The newest incarnation of “Legend” is a sort of synthesis of the two. This time, Neville (Will Smith) is a military scientist charged with finding a cure for the virus. He remains immune, but the source of his immunity is unknown. Neville lost his wife and daughter during the social collapse that accompanied the spread of the virus and his only companion is his faithful German shepherd, Sam.
“Legend” starts out solidly, nicely capturing Neville’s fight against the external forces of the monsters and his own internal fight against boredom, loneliness and possible insanity. His days are mundane: a trip to the video store to return a movie, a round of golf on an aircraft carrier in the harbor. In his downtime, Neville continues his quixotic attempt to cure the virus that’s devastated humanity. He experiments on rats and the occasional monster, but nothing seems to work. During a hunting trip in the city, Neville attempts to wrangle himself a new test subject and finds evidence that the monsters may be getting smarter—and more organized. At this point, “Legend” is at its best. The suspense is taut, the danger real. Smith looks as though he really is teetering on the edge of insanity and the complication of smart, deadly mutants seems oh so promising.

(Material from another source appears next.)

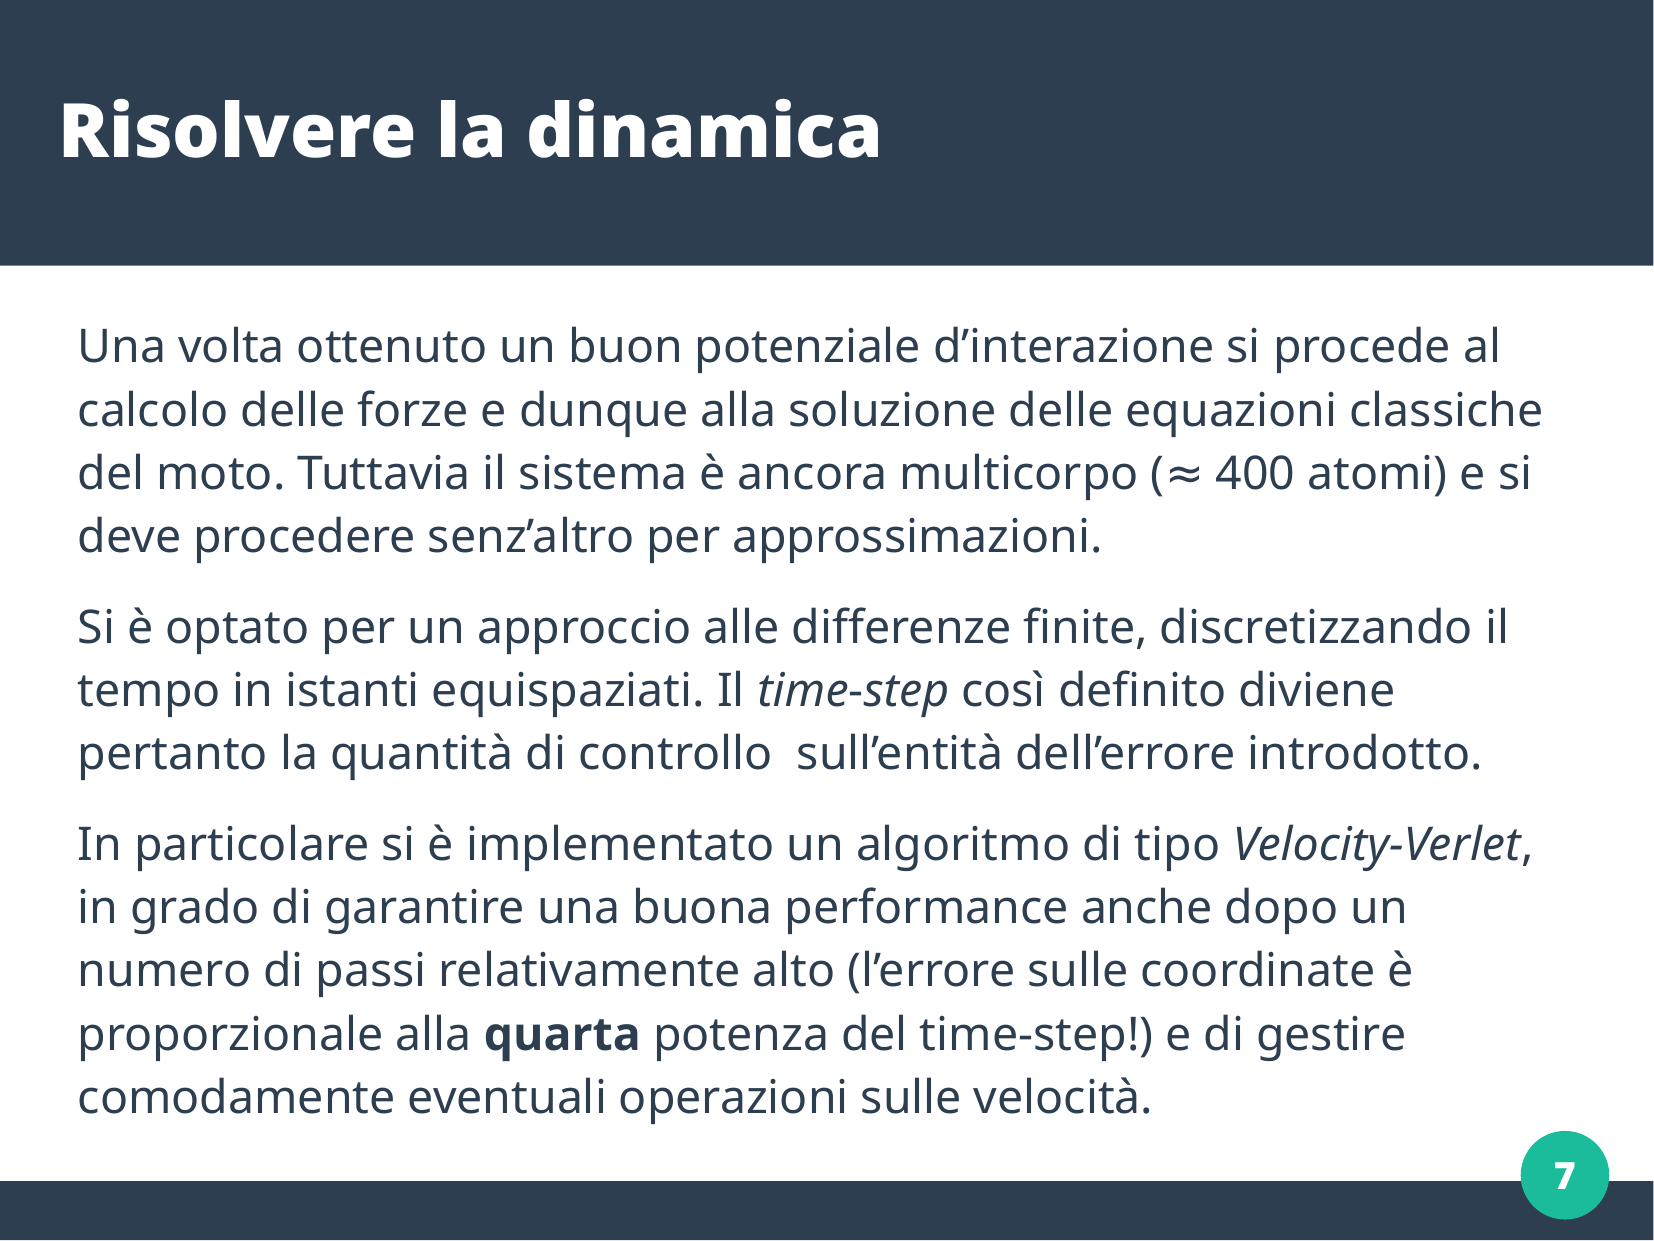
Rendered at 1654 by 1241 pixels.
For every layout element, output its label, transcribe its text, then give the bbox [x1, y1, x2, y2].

Then, “Legend” goes off the rails so spectacularly and quickly that, by the time the credits roll, it feels like you’re walking out of a far different movie than the one you walked into. Things start to go haywire when Neville discovers that he is not the last person on Earth and is forced to interact with Anna (Alice Braga) and Ethan (Charlie Tahan), a mother-and-son pair of survivors. The story of how Anna and Ethan made it to New York is poorly thought out. But, that aside, their sudden appearance seems to be a cue for Smith to change his understated, emotional and relatively convincing performance into the standard Will-Smith-in-big-blockbuster acting. He gives Anna a silly, optimistic speech about the virtues of Bob Marley (which squares oddly with a far more pessimistic “there is no god” tirade he delivers minutes later), knocks off a few funny lines and shoots a few monsters during the climax. It’s almost as though the producers weren’t comfortable enough with Smith on his own and felt a few human co-stars would make things even better. Well, they don’t.

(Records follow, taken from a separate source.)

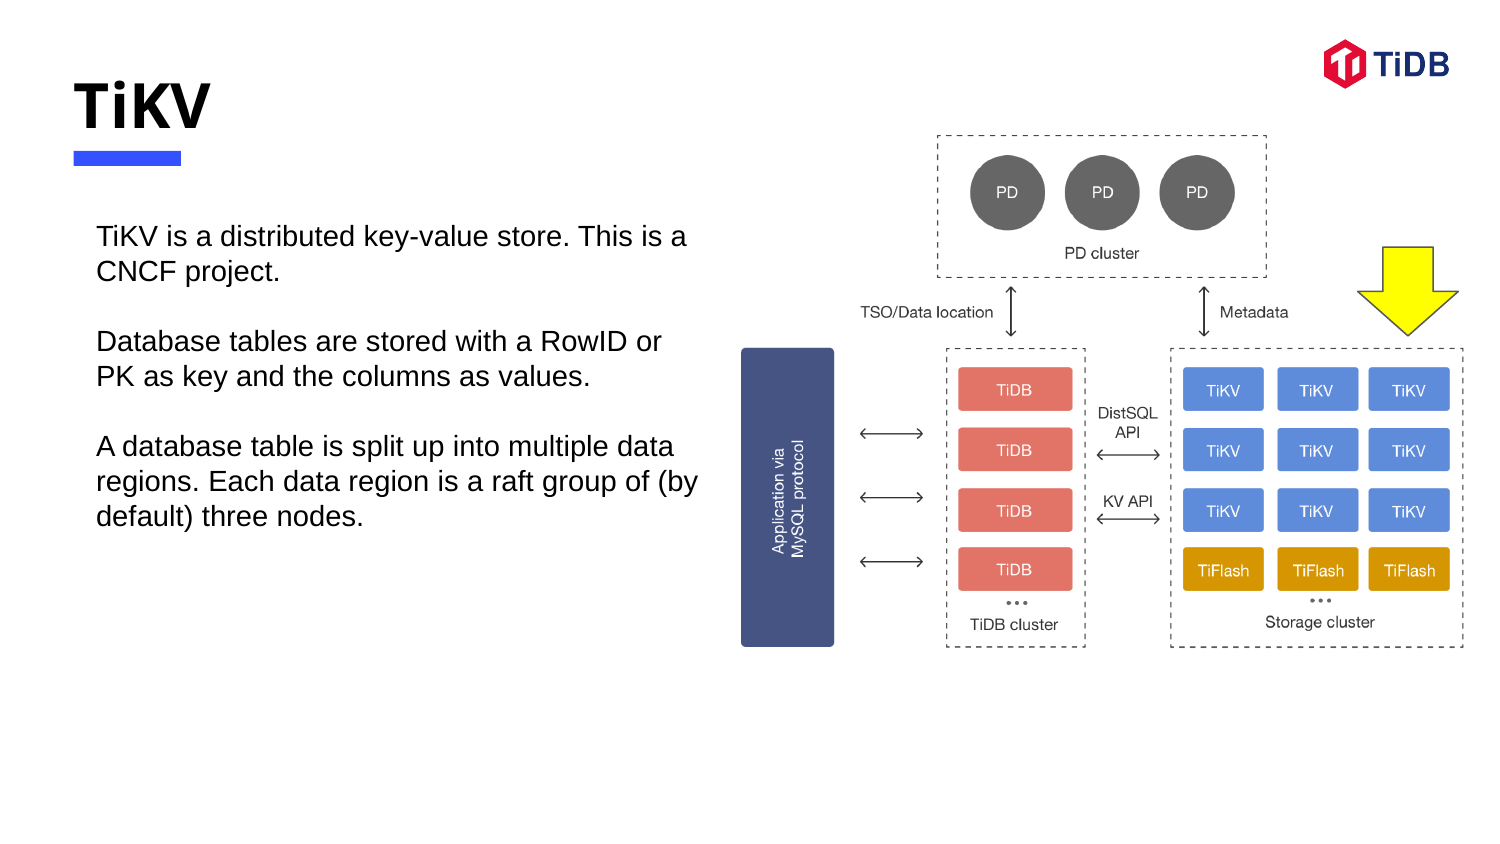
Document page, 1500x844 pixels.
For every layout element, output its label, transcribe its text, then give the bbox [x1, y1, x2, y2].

text_box [73, 150, 181, 166]
text_box [1357, 247, 1459, 336]
text_box TiKV is a distributed key-value store. This is a CNCF project. Database tables are stored with a RowID or PK as key and the columns as values. A database table is split up into multiple data regions. Each data region is a raft group of (by default) three nodes. [81, 202, 725, 548]
picture [1324, 39, 1449, 89]
text_box TiKV [58, 50, 1152, 144]
picture [701, 104, 1483, 678]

The sudden shift in tone may be just as much the fault of director Frances Lawrence as it is of screenwriters Akiva Goldsman and Mark Protosevich. Lawrence, whose previous credits include the Keanu-Reeves-versus-demons flick “Constantine” and a handful of music videos, never seems sure if he wants to direct a supernatural thriller or a big budget action flick. “Legend” veers wildly between both extremes, but Lawrence never manages to find a way to reconcile the two.
And about the monsters—though CGI effects are more convincing than ever, they’re still not very convincing, and the zombie-vampire-mutants that populate the movie look like they stepped out of an above-average video game. Matheson’s original story is very clear that it’s vampires that are lurking about, but Goldsman and Protosevich’s script never identifies the nature of the beasts. They’re pallid and hairless, with an aversion to sunlight and a penchant for flesh, but they’re also super fast and, judging by the way they bound through abandoned buildings and across deserted city streets, they’re flexible and slightly rubbery, too. When covered in shadows, they’re scary, but in the light, the monsters of “Legend” mostly look foolish.
And, speaking of foolish, there’s the ending, a saccharine bit that has studio mandate written all over it. It’s a final stake in the heart of viewers who, despite the film’s quick collapse, might still be willing to give it a chance. At the very least, when society does collapse and the vampires take over, we’ll have plenty of versions of “I Am Legend” to watch to pass the time.